Kita belajar berdoa dalam setiap keadaan, bukan hanya saat terdesak.
Kita belajar percaya, walaupun tidak mengerti.
Sebagai ibu, kita belajar menyerahkan anak-anak kita kepada Tuhan.
Sebagai istri, kita belajar mendukung suami dengan doa dan iman.
Sebagai pelayan, kita melayani dengan hati yang bergantung pada Tuhan.
Saudari-saudari,
Mari kita mengambil komitmen hari ini:
Untuk lebih mengandalkan Tuhan daripada diri sendiri.
Untuk lebih percaya pada firman Tuhan daripada perasaan kita.
Untuk tetap setia, walaupun keadaan tidak mudah.
Mulailah dari hal kecil:
Luangkan waktu untuk berdoa setiap hari.
Serahkan setiap pergumulan kepada Tuhan.
Percaya bahwa Tuhan sedang bekerja, walaupun kita belum melihat hasilnya.
Saudari-saudari yang dikasihi Tuhan,
Dunia akan terus menuntut kita untuk kuat.
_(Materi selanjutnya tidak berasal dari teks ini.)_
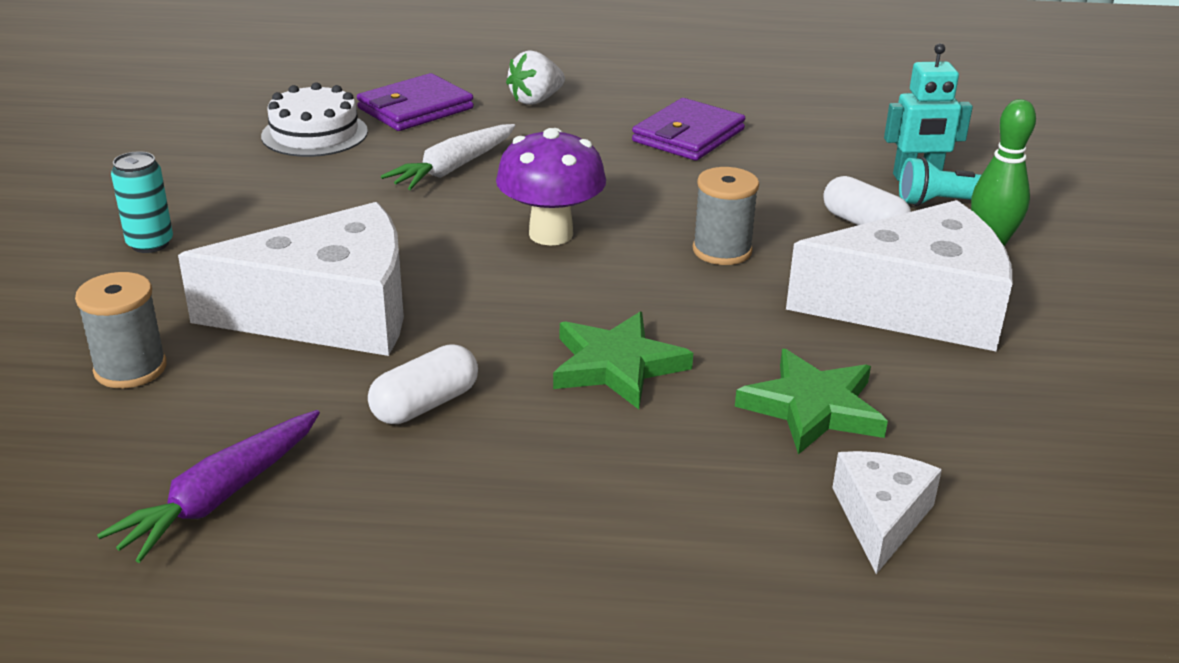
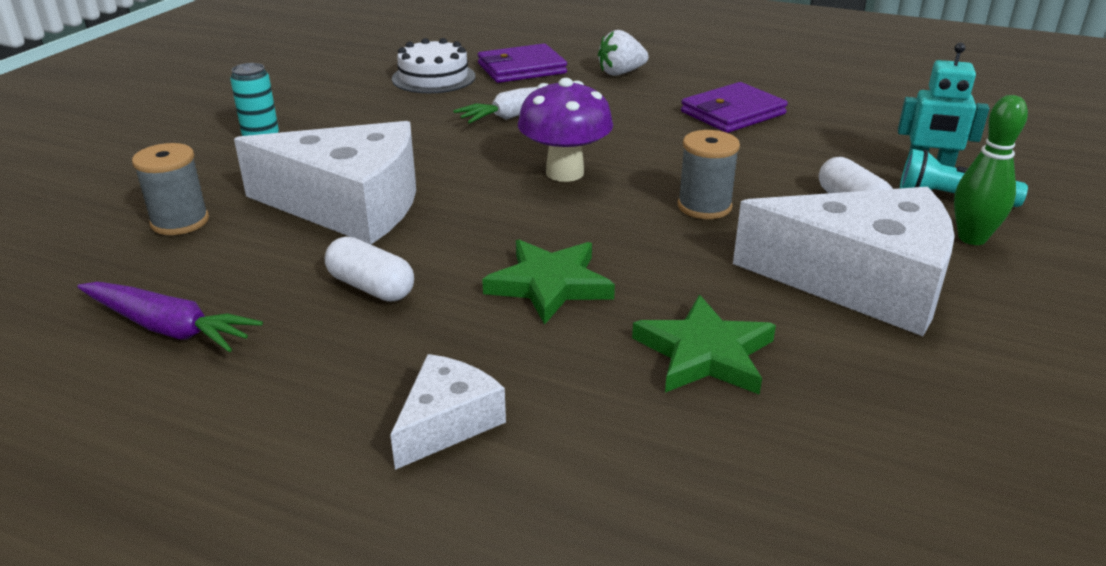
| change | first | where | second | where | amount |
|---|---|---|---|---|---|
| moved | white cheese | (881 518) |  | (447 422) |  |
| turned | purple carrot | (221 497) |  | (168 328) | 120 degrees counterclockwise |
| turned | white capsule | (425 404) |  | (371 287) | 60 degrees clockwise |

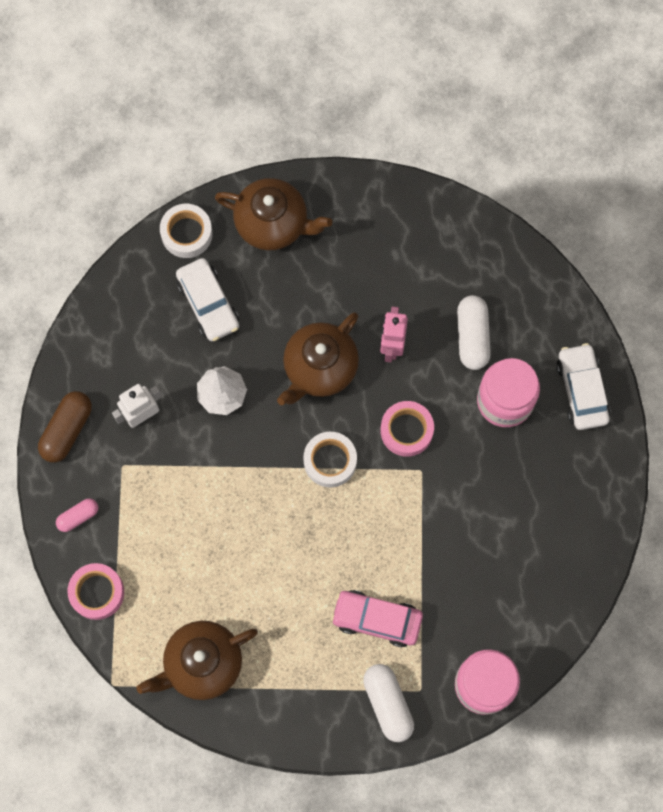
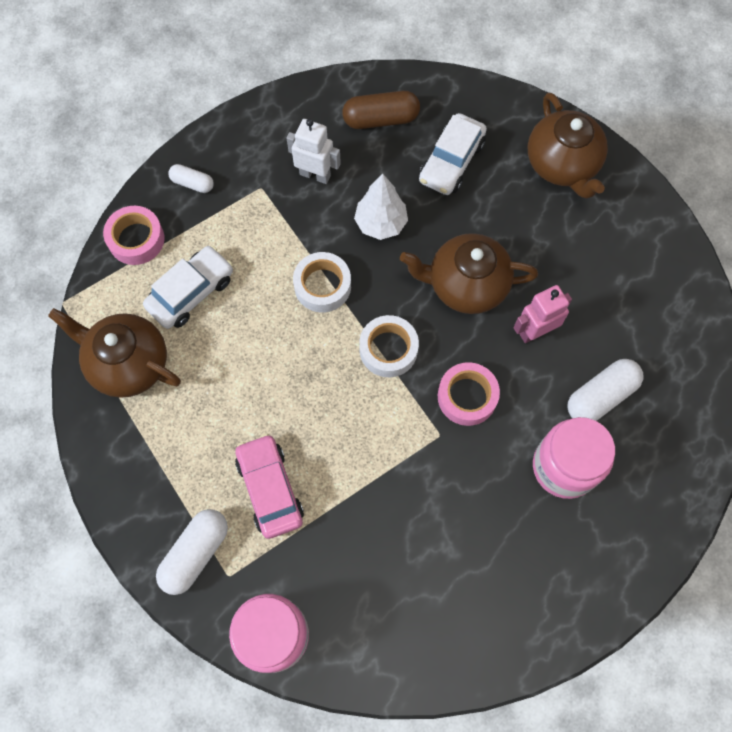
| change | first | where | second | where | amount |
|---|---|---|---|---|---|
| moved | brown capsule | (67 430) |  | (381 119) |  |
| moved | white tape | (187 233) |  | (322 286) |  |
| moved | white car | (581 390) |  | (191 292) |  |
| recoloured | pink capsule | (78 516) | white capsule | (192 183) |  |

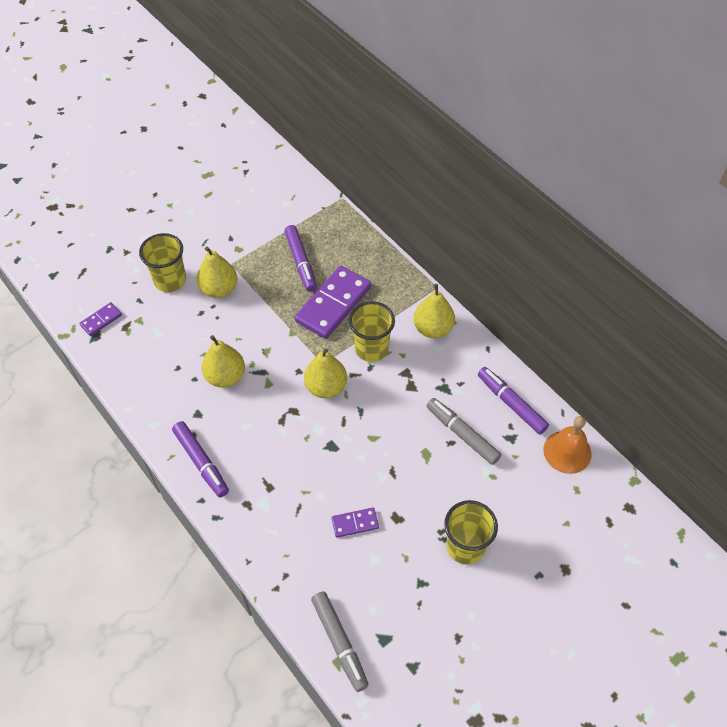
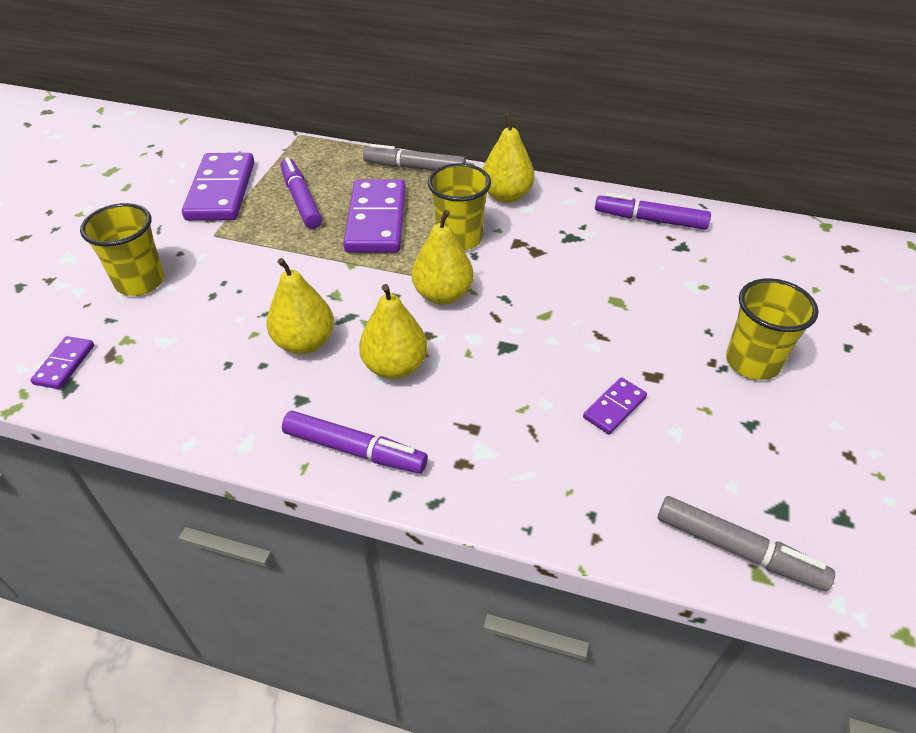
| change | first | where | second | where | amount |
|---|---|---|---|---|---|
| removed | orange bell | (567 452) |  |  |  |
| added |  |  | purple domino | (221 191) |  |
| moved | yellow pear | (219 289) |  | (395 367) |  |
| moved | grey marker | (462 434) |  | (415 168) |  |
| turned | purple marker | (301 262) |  | (301 200) | 150 degrees counterclockwise |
Tetapi Tuhan tidak hanya ingin kita kuat—Tuhan ingin kita percaya.
Karena kekuatan sejati bukan berasal dari diri kita, tetapi dari Tuhan.
Akhirnya,
Biarlah kita menjadi perempuan yang kuat bukan karena kemampuan kita, tetapi karena kita bersandar kepada Tuhan.
Biarlah iman kita tidak bergantung pada hikmat manusia, tetapi sepenuhnya pada kekuatan Allah yang tidak pernah gagal.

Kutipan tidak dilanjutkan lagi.